=== THE DATA ===

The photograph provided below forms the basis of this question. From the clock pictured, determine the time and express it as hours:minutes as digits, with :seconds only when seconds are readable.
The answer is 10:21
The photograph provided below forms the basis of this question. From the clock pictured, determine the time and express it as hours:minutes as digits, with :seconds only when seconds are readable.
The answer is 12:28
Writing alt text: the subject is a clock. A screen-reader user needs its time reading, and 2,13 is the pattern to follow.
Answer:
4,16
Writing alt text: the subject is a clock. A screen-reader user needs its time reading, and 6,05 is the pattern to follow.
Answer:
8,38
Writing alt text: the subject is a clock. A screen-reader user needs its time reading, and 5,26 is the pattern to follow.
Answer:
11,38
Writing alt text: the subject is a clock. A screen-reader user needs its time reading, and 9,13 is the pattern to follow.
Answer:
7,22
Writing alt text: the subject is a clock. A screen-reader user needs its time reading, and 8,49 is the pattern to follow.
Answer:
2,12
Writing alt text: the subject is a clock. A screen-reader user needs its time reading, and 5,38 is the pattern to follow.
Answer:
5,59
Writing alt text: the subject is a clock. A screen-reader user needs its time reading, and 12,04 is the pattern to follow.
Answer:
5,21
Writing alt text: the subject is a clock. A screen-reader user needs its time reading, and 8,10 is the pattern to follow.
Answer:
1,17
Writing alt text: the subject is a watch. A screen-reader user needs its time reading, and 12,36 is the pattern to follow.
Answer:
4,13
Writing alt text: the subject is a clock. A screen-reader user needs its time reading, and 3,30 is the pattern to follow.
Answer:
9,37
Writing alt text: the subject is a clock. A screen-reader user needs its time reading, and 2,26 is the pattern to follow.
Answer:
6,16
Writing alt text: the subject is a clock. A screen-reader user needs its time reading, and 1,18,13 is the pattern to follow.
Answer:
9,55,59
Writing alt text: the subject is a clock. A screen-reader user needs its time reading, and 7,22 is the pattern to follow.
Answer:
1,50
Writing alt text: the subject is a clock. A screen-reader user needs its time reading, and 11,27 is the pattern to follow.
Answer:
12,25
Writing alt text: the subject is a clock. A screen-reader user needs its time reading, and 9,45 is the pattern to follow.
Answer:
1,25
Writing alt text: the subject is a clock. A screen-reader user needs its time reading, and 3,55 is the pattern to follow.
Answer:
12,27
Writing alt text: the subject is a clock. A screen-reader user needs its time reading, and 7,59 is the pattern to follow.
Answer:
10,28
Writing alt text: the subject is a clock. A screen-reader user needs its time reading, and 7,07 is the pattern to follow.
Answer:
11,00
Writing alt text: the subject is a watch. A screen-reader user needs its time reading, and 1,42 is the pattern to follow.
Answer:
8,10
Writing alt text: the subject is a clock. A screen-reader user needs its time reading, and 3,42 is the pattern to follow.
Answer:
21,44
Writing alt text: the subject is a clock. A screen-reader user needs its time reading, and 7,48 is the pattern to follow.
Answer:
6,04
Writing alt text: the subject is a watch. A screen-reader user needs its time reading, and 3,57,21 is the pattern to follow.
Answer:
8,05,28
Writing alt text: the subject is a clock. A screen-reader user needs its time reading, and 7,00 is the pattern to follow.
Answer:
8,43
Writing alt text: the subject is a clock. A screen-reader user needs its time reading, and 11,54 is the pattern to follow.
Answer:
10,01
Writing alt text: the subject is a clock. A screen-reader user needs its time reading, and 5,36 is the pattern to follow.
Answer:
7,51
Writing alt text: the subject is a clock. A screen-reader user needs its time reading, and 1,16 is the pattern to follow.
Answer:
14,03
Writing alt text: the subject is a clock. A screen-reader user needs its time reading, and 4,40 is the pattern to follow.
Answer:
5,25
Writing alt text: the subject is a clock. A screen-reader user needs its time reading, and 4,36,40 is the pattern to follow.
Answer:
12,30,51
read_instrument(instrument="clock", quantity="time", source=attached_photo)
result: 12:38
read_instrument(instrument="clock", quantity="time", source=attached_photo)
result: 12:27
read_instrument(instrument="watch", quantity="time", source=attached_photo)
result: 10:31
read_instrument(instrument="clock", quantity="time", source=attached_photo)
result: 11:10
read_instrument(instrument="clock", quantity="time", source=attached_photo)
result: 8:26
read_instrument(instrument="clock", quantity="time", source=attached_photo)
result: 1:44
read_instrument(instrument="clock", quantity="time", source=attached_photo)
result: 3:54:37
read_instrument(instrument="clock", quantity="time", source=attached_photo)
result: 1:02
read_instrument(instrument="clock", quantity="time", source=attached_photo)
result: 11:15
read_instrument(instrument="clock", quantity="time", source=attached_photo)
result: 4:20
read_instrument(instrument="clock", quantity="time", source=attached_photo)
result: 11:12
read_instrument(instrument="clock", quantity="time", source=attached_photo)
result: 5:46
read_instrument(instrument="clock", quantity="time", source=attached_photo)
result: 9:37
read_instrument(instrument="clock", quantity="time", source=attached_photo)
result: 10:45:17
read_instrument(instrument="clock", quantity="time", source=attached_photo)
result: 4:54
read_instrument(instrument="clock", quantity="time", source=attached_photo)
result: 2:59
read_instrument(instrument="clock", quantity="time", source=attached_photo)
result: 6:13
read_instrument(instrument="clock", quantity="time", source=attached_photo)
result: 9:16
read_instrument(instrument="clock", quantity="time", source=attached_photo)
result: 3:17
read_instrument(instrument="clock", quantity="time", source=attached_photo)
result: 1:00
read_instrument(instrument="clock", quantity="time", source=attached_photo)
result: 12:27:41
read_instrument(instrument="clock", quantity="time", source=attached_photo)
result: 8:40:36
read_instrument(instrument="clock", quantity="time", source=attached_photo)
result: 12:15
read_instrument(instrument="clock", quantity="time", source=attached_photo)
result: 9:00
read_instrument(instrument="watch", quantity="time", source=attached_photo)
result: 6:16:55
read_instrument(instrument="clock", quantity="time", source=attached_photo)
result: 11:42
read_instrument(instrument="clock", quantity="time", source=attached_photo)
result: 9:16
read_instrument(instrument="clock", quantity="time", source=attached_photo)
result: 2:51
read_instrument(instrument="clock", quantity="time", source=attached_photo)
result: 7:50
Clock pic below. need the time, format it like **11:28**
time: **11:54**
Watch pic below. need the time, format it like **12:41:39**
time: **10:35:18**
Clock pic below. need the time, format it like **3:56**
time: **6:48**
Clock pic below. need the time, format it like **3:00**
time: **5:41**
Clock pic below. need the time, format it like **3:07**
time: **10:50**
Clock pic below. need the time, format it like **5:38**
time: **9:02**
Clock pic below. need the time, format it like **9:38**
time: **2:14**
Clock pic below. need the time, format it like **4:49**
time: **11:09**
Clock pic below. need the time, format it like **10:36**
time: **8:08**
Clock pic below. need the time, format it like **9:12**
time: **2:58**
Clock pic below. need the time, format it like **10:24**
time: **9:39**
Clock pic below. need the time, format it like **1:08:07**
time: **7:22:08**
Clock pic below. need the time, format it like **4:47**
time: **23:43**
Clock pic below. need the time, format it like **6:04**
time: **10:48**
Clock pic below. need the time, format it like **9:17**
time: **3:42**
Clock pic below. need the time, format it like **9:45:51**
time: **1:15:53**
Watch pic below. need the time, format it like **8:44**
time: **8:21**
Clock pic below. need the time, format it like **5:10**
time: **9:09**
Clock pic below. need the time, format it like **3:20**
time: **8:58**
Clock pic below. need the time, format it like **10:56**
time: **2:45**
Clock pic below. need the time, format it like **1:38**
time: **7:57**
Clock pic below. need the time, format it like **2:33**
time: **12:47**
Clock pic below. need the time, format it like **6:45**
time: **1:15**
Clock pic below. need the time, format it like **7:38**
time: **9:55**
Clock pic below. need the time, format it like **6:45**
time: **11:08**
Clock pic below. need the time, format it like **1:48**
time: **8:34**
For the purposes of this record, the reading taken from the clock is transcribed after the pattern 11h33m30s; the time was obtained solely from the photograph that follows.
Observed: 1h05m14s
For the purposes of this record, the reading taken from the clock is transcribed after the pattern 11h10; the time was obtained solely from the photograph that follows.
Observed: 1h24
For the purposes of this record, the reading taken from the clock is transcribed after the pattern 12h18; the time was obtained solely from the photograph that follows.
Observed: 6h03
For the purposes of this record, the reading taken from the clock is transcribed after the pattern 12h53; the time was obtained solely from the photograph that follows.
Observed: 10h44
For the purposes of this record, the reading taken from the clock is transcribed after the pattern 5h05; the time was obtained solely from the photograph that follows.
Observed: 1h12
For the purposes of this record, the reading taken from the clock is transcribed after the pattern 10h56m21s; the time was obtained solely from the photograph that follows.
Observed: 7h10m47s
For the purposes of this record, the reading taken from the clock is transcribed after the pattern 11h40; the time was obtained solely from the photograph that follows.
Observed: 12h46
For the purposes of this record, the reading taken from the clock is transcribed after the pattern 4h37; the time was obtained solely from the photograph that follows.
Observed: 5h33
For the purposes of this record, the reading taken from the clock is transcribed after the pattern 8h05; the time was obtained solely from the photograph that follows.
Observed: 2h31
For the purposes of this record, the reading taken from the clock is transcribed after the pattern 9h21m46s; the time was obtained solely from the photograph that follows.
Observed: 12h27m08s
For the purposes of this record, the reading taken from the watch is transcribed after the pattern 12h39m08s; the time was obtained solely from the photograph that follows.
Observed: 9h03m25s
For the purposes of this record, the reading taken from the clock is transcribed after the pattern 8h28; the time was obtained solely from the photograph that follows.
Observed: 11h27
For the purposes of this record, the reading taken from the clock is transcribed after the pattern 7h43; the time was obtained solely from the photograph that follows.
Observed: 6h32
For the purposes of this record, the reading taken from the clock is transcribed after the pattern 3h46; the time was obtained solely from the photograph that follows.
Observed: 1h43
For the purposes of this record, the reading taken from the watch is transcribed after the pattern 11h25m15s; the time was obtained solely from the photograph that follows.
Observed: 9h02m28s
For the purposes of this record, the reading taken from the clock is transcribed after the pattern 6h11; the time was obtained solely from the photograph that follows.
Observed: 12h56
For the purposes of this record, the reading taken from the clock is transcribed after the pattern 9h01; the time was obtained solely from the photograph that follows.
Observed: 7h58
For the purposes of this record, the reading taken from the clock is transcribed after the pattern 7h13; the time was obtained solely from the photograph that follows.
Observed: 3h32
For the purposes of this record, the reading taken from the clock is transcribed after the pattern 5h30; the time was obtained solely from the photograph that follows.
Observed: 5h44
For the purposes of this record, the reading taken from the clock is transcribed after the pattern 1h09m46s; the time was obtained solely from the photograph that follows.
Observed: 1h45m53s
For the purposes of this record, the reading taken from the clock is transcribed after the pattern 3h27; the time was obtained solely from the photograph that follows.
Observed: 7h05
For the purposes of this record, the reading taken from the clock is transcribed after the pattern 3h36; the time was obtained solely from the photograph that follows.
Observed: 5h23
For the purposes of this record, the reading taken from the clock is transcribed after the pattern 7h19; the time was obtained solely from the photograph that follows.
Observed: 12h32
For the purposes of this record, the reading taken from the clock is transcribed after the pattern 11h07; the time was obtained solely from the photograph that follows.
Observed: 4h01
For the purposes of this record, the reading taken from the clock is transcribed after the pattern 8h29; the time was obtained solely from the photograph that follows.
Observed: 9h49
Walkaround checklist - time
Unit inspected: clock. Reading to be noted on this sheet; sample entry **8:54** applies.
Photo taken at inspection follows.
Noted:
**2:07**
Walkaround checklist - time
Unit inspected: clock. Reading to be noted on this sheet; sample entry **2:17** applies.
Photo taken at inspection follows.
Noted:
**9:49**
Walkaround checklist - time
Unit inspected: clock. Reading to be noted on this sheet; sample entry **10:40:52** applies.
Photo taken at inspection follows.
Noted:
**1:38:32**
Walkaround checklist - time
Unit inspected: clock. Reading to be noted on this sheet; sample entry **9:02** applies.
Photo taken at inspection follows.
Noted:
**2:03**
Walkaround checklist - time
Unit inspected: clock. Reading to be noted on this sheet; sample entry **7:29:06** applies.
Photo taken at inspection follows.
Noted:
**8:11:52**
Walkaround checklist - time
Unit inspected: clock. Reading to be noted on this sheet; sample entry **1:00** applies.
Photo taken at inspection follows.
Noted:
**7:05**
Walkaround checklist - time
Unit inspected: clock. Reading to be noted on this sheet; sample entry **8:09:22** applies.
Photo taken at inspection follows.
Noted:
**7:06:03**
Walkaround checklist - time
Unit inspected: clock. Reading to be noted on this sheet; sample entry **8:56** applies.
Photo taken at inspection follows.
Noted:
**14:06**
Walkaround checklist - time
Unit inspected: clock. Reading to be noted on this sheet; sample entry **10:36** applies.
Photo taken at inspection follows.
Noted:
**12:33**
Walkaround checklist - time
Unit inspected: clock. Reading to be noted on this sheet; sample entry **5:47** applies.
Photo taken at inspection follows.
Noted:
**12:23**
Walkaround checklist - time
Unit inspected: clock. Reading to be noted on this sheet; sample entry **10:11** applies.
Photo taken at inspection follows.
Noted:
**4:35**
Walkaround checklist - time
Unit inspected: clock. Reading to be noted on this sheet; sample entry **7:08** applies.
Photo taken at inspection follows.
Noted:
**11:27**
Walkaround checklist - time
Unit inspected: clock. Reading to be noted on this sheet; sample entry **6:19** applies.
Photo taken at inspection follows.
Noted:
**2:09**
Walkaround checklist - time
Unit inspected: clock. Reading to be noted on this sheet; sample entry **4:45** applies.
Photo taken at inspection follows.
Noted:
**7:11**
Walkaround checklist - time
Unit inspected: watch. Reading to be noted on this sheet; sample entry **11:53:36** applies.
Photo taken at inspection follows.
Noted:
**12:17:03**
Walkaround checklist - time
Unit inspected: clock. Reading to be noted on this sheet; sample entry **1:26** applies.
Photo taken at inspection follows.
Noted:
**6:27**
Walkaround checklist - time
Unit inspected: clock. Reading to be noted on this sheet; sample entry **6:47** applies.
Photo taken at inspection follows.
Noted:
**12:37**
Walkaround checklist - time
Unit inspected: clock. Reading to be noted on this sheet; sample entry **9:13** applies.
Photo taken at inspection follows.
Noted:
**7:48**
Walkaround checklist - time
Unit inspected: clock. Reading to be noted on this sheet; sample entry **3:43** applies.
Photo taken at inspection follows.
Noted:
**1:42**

===

→ **BRIEF**
Please return the lines above word for word, starting with the line that contains "the pattern 4h37;" and going on through the line that contains "Observed: 12h27m08s".

→ **WRITTEN SOLUTION**
For the purposes of this record, the reading taken from the clock is transcribed after the pattern 4h37; the time was obtained solely from the photograph that follows.
Observed: 5h33
For the purposes of this record, the reading taken from the clock is transcribed after the pattern 8h05; the time was obtained solely from the photograph that follows.
Observed: 2h31
For the purposes of this record, the reading taken from the clock is transcribed after the pattern 9h21m46s; the time was obtained solely from the photograph that follows.
Observed: 12h27m08s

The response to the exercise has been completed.